Do you use essential oils in your candles?

I do not – I use fragrance oils instead. While I understand the appeal of using something 100% natural like an essential oil, they have little to no “hot throw” – which means it’s hard to smell them when they’re lit. They’re also very expensive, which means the cost to make a candle with them is higher, which would lead to a more expensive candle just to make up the cost of materials. I want my candles to burn as safely and cleanly as possible, but it’s also really important to me that you enjoy the scent!

Fragrance oils are synthetic fragrances, and can be purchased for use in candles, soaps, skincare products, etc. I tend to buy my fragrance oils from candle supply companies like Candle Science and Midwest Fragrance Company, who create fragrance oils that meet the standards set forth/required by the International Fragrance Association (IFRA) and the Research Institute for Fragrance Materials (RIFM).

When purchasing fragrance oils from these companies, I’m careful to choose scents that are phthalate-free. Phthalates – when used in fragrance oils – can make the scent much stronger. However, as science advances and we continually safety test the ingredients in all of the things we use in our homes, it’s becoming clear that phthalates can also be endocrine disruptors. That means that these chemicals can mimic or interfere with the body’s hormones, which we DON’T want.

Do you mix your own scents?

Most of my current scents are created by the fragrance oil companies. They have more experience mixing scent notes than I do! However, my first signature scent that I created by mixing fragrance oils is Coastal Cotton. I wanted to start slow with this process of signature scents, because it takes some testing – more testing than required for the off-the-shelf scents I can purchase from candle supply companies.

But I’m very interested in experimenting some more with creating my own scents in the future. When mixing the signature Coastal Cotton scent, I combined two fragrance oils and simply tested using different percentages of each until I was happy with the result. It’s not always a 50/50 split. With Coastal Cotton, I combined roughly 70% of one fragrance with 30% of the other.

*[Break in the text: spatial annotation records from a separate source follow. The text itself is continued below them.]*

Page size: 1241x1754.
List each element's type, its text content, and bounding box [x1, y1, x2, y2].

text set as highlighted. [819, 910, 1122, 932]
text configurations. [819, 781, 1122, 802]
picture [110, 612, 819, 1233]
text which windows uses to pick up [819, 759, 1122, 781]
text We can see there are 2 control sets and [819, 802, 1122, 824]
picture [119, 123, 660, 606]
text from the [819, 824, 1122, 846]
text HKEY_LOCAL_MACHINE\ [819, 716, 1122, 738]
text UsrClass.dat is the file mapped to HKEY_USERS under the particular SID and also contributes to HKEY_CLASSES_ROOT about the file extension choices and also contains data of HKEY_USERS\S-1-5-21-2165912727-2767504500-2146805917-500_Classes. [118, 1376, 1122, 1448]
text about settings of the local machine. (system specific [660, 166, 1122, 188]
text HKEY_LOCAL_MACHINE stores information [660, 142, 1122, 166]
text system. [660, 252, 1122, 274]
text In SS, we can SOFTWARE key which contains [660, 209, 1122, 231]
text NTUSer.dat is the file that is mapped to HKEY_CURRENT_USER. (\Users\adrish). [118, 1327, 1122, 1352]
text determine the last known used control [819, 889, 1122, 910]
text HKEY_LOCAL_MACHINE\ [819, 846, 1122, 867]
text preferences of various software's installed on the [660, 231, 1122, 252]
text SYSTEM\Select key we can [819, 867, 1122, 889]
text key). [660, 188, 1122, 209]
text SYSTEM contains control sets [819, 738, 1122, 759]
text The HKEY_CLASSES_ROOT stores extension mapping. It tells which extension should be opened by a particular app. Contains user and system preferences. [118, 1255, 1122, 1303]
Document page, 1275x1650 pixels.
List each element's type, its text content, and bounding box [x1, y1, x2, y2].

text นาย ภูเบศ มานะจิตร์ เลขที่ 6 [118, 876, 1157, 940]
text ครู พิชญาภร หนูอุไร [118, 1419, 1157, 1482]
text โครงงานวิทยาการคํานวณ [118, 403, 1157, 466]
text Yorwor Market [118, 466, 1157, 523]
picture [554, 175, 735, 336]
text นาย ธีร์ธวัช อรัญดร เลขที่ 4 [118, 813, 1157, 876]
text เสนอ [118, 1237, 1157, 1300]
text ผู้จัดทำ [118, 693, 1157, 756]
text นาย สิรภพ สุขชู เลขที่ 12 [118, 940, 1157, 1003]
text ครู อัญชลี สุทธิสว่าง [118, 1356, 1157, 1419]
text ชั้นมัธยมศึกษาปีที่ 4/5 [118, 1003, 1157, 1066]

How do you choose which scents to use/offer?

I try to use a diverse group of scents, so that almost anyone could find a scent that they like in my collection. The way I approached this was to try to find a scent I liked in each “category” – clean, musky, floral, earthy, citrusy, warm, cool, subtle, strong, etc. I also try to find scents that appeal to me! The nose knows what works best. In most cases, if I like it, you tend to like it. Some people have aversions to certain scents (and won’t go near a floral, or hate musky scents), but can usually find something they like if you offer a variety.

How do you know how much fragrance oil to use?

How much fragrance you use is actually more dependent on the wax you work with. The parasoy blend that I use has a maximum fragrance load of 10%, or 1.6 oz. of fragrance oil per pound of wax. Each candle maker gets to decide what percentage of fragrance oil they use with their wax, as long as it falls within the safety guidelines of that particular wax.

 With the wax that I work with, I could use up to 10% fragrance oil, but I can also choose to use 6%. That part of candle making is preference, and varies with each candle maker. Some people prefer strong scents, and others subtler. Testing fragrance oils with waxes helps us decide what fragrance load is most appropriate.


I often buy sample sizes to try out, because I don’t live near any of the candle supply companies. I have to have my supplies shipped! Trying small samples of fragrances allows me to test and try lots of different scent options, which allows me to offer you more of a variety.

Creating candles is a science! It’s so interesting and fun, and there are so many components to it. Choosing and testing fragrance oils is one of the most fun parts of the process for me!